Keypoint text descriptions
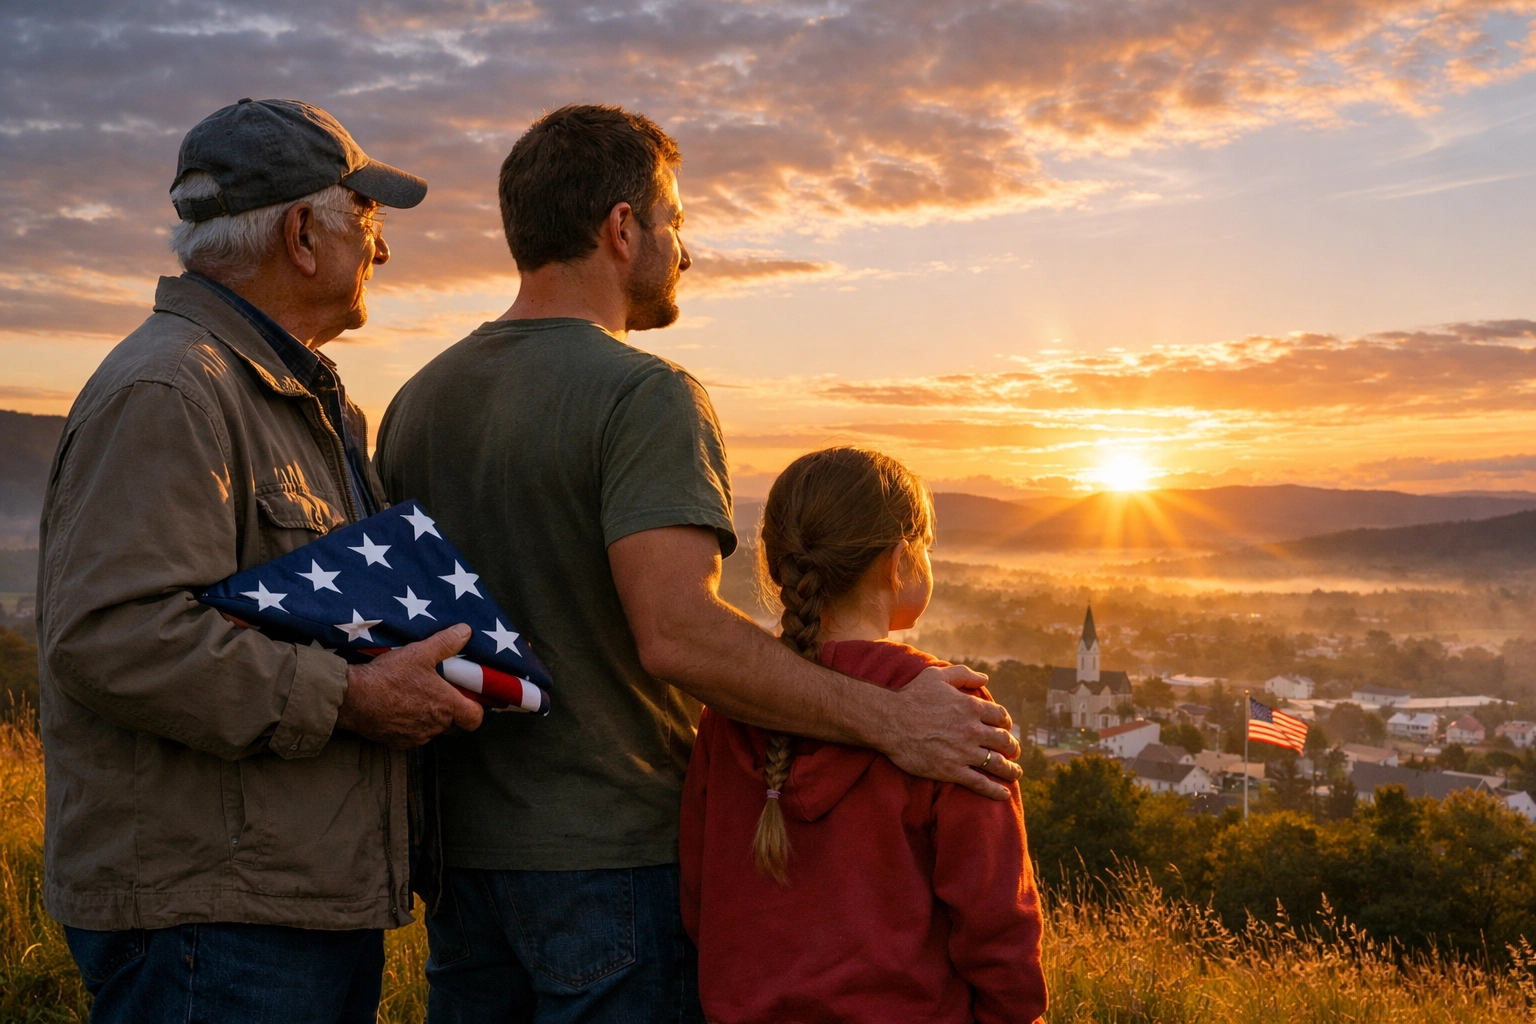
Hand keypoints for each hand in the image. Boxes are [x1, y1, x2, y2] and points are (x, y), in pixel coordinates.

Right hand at [335, 624, 484, 748]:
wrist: (353, 698)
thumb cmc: (389, 676)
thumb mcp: (419, 653)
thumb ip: (445, 643)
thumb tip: (465, 631)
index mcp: (446, 706)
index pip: (475, 718)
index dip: (474, 709)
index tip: (467, 697)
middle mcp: (435, 727)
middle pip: (453, 723)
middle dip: (449, 710)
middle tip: (437, 691)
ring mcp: (416, 737)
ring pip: (432, 729)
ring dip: (428, 718)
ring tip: (414, 697)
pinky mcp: (398, 743)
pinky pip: (412, 736)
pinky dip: (410, 725)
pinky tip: (398, 708)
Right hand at [880, 666, 1022, 800]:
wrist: (889, 721)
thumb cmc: (911, 696)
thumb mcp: (937, 676)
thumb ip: (963, 674)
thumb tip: (985, 678)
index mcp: (971, 707)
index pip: (1001, 717)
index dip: (1006, 724)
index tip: (1005, 729)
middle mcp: (972, 730)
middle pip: (1004, 741)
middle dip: (1012, 747)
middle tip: (1014, 752)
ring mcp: (963, 752)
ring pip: (997, 764)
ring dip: (1010, 770)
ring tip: (1015, 773)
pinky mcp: (952, 770)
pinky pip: (980, 783)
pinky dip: (995, 790)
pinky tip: (1003, 794)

- WORK REQUIRED -
Isolate the lines above that contain the word "hand" and copy them.

- SOLUTION TO THIS TASK -
Hand keypoints for each hand in the image. Boxes are [x1, y1, x2, y2] and points are (x, y), in pixel coordinates.
Right hand at [335, 624, 484, 748]:
Right hand at [880, 666, 1022, 800]:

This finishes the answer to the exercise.